1. L'autorité douanière transmet le cas à la Commission pour qu'il soit réglé conformément à la procédure prévue aux articles 872 à 876 lorsqu'elle estime que les conditions de l'article 220, paragraphe 2, point b), du code sont réunies et:
— qu'elle considère que la Commission a commis une erreur au sens de l'article 220, paragraphe 2, point b), du code, ou
— que les circonstances de l'espèce sont liées aux résultats d'une enquête communautaire effectuée conformément aux dispositions du règlement (CE) no 515/97 du Conseil du 13 mars 1997 relatif à l'assistance mutuelle entre les autorités administratives des États membres et à la collaboration entre celles-ci et la Commission en vue d'assurer la bonne application des réglementations douanière et agricole ( 21 ) ou effectuée sur la base de toute autre disposition communautaire ou accord conclu par la Communauté avec certains pays ou groupes de pays, dans lesquels la possibilité de procéder à de telles enquêtes communautaires est prévue, ou
— que le montant non perçu auprès d'un opérateur par suite d'une même erreur et se référant, le cas échéant, à plusieurs opérations d'importation ou d'exportation, est supérieur ou égal à 500 000 euros.
2. Il n'est pas procédé à la transmission prévue au paragraphe 1 lorsque:
— la Commission a déjà adopté une décision conformément à la procédure prévue aux articles 872 à 876 sur un cas dans lequel des éléments de fait et de droit comparables se présentaient,
— la Commission est déjà saisie d'un cas dans lequel des éléments de fait et de droit comparables se présentent.

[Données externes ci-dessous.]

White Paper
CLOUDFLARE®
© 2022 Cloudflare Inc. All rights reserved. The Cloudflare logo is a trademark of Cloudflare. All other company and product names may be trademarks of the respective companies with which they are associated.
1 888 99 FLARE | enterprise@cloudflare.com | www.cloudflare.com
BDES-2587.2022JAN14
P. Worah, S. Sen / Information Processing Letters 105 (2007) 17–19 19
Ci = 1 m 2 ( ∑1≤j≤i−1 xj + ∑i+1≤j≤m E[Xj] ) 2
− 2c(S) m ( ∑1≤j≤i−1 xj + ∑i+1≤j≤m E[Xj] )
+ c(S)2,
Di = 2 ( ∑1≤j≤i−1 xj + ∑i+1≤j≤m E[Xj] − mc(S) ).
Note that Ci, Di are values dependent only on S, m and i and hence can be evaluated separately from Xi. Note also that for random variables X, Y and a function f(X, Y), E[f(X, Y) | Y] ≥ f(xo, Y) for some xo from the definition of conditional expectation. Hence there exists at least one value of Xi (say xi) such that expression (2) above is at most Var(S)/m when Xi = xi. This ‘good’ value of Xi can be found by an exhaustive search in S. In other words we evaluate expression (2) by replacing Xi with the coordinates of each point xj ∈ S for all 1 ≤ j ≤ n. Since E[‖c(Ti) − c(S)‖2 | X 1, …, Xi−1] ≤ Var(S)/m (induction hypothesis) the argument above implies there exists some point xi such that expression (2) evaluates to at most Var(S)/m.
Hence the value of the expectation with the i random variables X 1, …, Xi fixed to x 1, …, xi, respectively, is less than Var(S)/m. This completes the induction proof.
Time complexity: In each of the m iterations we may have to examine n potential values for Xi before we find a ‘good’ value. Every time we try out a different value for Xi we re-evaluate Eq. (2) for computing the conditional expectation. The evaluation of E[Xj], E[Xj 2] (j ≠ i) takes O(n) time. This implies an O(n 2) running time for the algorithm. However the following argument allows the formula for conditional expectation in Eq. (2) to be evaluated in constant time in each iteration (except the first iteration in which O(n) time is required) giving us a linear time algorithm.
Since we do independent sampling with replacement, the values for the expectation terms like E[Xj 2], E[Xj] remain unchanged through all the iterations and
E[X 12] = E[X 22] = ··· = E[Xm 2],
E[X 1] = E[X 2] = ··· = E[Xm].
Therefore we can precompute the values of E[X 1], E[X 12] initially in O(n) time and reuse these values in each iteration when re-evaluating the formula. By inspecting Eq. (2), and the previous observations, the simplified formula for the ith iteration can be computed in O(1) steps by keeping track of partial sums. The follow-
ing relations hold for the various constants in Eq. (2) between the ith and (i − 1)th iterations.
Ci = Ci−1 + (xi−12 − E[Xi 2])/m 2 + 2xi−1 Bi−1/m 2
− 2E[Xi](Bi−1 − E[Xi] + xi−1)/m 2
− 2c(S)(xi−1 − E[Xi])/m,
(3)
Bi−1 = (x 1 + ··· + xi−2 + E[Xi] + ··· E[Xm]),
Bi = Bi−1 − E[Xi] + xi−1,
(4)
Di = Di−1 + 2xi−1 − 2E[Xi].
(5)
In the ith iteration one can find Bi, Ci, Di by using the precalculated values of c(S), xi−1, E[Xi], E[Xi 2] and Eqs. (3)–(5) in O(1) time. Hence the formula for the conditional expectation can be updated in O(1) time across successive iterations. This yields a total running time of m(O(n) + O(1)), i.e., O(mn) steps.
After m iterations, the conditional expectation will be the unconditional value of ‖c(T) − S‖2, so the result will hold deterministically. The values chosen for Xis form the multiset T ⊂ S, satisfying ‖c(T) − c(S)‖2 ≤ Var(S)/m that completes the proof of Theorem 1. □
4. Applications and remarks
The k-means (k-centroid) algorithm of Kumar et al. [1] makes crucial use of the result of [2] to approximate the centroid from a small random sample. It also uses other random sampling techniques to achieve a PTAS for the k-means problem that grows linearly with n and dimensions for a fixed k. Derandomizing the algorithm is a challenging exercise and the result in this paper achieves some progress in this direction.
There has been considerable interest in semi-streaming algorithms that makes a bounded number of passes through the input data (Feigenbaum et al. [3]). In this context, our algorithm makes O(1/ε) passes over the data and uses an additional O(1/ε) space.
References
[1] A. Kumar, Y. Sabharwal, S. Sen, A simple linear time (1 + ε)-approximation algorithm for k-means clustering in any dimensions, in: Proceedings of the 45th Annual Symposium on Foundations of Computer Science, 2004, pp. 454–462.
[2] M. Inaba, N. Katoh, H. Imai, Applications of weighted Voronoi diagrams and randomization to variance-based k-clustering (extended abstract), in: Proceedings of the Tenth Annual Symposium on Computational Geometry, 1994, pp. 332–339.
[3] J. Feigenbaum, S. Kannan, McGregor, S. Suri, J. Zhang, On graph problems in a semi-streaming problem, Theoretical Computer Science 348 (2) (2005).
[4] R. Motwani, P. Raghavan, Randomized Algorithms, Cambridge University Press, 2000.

3. Le dossier adressé à la Commission doit comporter tous les éléments nécessaires à un examen complet du cas présenté. Il doit inclure une évaluation détaillée sur le comportement de l'opérateur concerné, notamment sur son expérience professionnelle, sa bonne foi et la diligence dont il a fait preuve. Cette évaluation doit être accompagnée de tous les éléments susceptibles de démontrer que l'opérateur a agi de bonne foi. Le dossier doit en outre comprendre une déclaration, signée par la personne intéressée par le cas à présenter à la Commission, attestant du fait qu'elle a pu prendre connaissance du dossier et indiquant, soit qu'elle n'a rien à y ajouter, soit tout élément additionnel qu'il lui semble important d'y faire figurer.
4. La Commission accuse immédiatement réception de ce dossier à l'État membre concerné.
5. Lorsqu'il s'avère que les éléments d'information communiqués par l'État membre sont insuffisants pour lui permettre de statuer en toute connaissance de cause sur le cas qui lui est soumis, la Commission peut demander à cet État membre ou à tout autre État membre, la communication d'éléments d'information complémentaires.
6. La Commission renvoie le dossier à l'autorité douanière et la procédure visée aux articles 872 à 876 est considérée comme n'ayant jamais débuté, lorsqu'une des situations suivantes se présente:
— il apparaît dans le dossier qu'il existe un désaccord entre l'autorité douanière qui a transmis le dossier et la personne qui a signé la déclaration visée au paragraphe 3 quant à la présentation factuelle de la situation,
— le dossier est manifestement incomplet dans la mesure où il ne contient aucun élément susceptible de justifier l'examen du dossier par la Commission,
— il ne doit pas être procédé à la transmission du dossier conformément aux paragraphes 1 et 2,
— l'existence de la dette douanière n'est pas établie,
— des éléments nouveaux concernant le dossier, de nature à modifier de manière substantielle la présentation factuelle dudit dossier ou son appréciation juridique, ont été transmis à la Commission par l'autorité douanière au cours de l'examen dudit dossier.